In his recent review of the novel “Creation Lake,” by Rachel Kushner, the reviewer Dwight Garner says “has ecological terrorism grown tired as a fictional subject? Probably.” I couldn’t agree with him more based on this novel, at least if “Creation Lake” is an example of a novel about ecological terrorism.
It’s actually a novel about many more things, some of which seem to be complete distractions and totally irrelevant to the plot. The plot simply stated is that a young woman named Sadie Smith (a pseudonym) has been hired by an unnamed employer to thwart the goal of a commune in rural France. The commune’s goal appears to be to upset plans for something called a “megabasin,” a plan to divert water for big agriculture to the detriment of the rural farmer.
Sadie‘s job is to infiltrate the commune and then to set them up to be arrested in the course of a protest at a rural fair. The protest seems aimed at the fairly tame goal of dumping a lot of milk at the fair, but Sadie‘s goal is to spur them onto criminal activity, including murder.

**DATA SHOWN:**
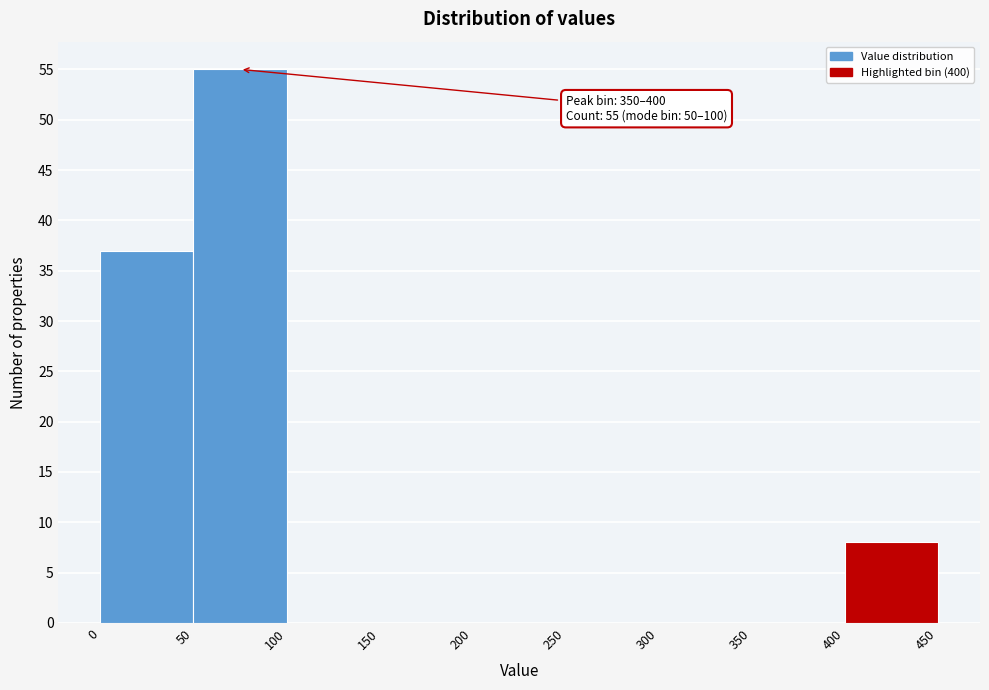

Over which range of the x-axis is the bar tallest?

50 to 100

**EXERCISE TASKS:**
[1] List every person named in the review.
[2] According to the review, what is a "megabasin"?
[3] On what basis does the writer of the review agree with Dwight Garner that ecological terrorism has probably grown tired as a fictional subject?

**TASK-BY-TASK OUTPUTS:**
[1] Rachel Kushner, Dwight Garner, Sadie Smith

[2] It is a plan to divert water for big agriculture to the detriment of the rural farmer.

[3] The writer bases the agreement on the novel "Creation Lake" itself. The agreement holds only if that novel is taken as an example of a novel about ecological terrorism.